Aim of the exercise ▸
Rewrite the passage on alternative performance measures from "APMs are often" up to and including "more favourable impression.", putting "left out" in place of "omitted".

Alternative performance measures (APMs) can be helpful for investors, but not necessarily the figure itself. It is the disaggregation of performance that is the real benefit. Focusing solely on adjusted measures means you will miss important aspects of profitability.
We explain how you can use APMs to better understand performance, but without missing key elements. In our view this approach would provide a better basis for investor forecasts, as we demonstrate by disaggregating the IFRS earnings of GlaxoSmithKline.
There is frequent criticism of the common practice of companies reporting adjusted performance measures (APMs) – also referred to as non-IFRS or non-GAAP. Adjusted net income, underlying operating profit and other similar adjusted metrics show profit excluding some gains and losses or with the measurement of certain items modified. APMs are included in almost all management commentary and presentations to analysts. In many cases they are also included in the financial statements.
Some criticise the presentation of the adjusted measures themselves, arguing they simply represent misleading management spin. Others suggest that the adjustments are not the problem but rather the underlying IFRS accounting. In this view, management are trying to circumvent IFRS to provide investors with supposedly more useful measures. While there is an element of truth in both of these, we think these criticisms are overly simplistic.
APMs are often criticised for being selective, with important items (most commonly losses) being omitted because they are not part of ‘core’ or ‘underlying’ profits are ‘non-cash’ or they are supposedly ‘non-recurring’. The suspicion is that some companies deliberately skew the metrics to create a more favourable impression.
Some companies, undoubtedly, try to spin and obfuscate by using adjusted measures. As a result, it is important for investors not to rely solely on such metrics when assessing and forecasting performance and to be particularly careful when APMs incorporate measurement methods that are inconsistent with IFRS..
However, we believe only a minority of companies abuse APMs. Most companies seek to be helpful to investors and use APMs to help achieve this. APM reporting can undoubtedly be improved (we have suggestions below), but the information and, critically, the disaggregation that this practice provides is generally in the interests of investors. The fact that some companies are opportunistic in their use of APMs is a reason to enforce better disclosure and to more tightly regulate rather than to eliminate APMs entirely.

Given data ▸
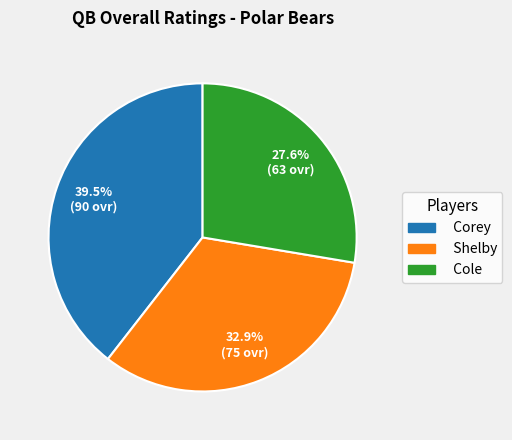

To the nearest percent, what percentage of the pie is Shelby?

33%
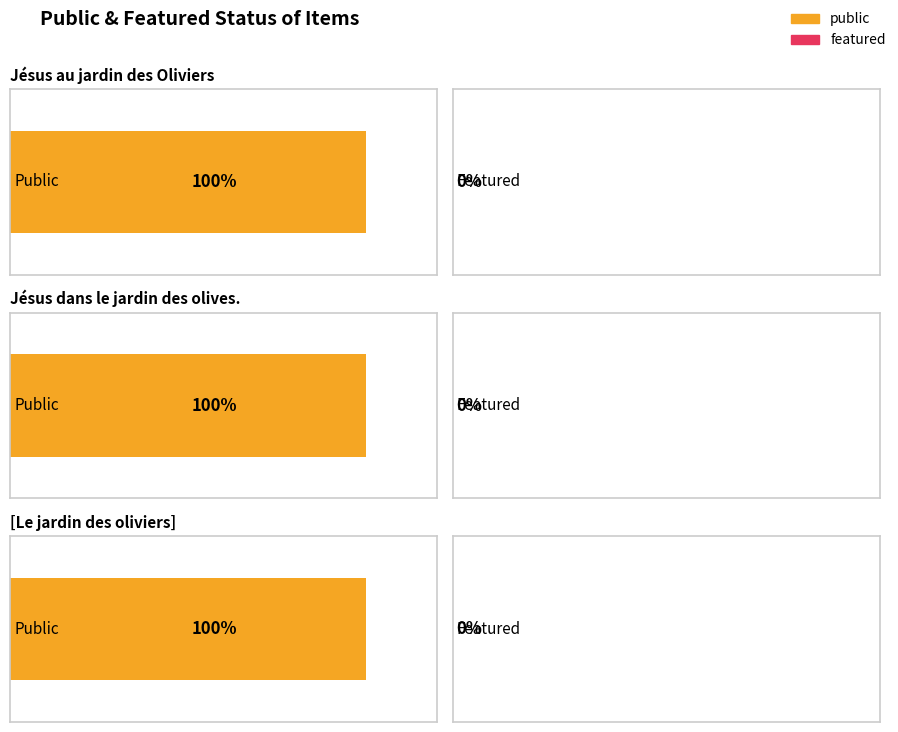

What is the label of the 2nd bar from the left?

Jésus dans le jardin des olives.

Solution for this problem ▸
APMs are often criticised for being selective, with important items (most commonly losses) being left out because they are not part of ‘core’ or ‘underlying’ profits are ‘non-cash’ or they are supposedly ‘non-recurring’. The suspicion is that some companies deliberately skew the metrics to create a more favourable impression.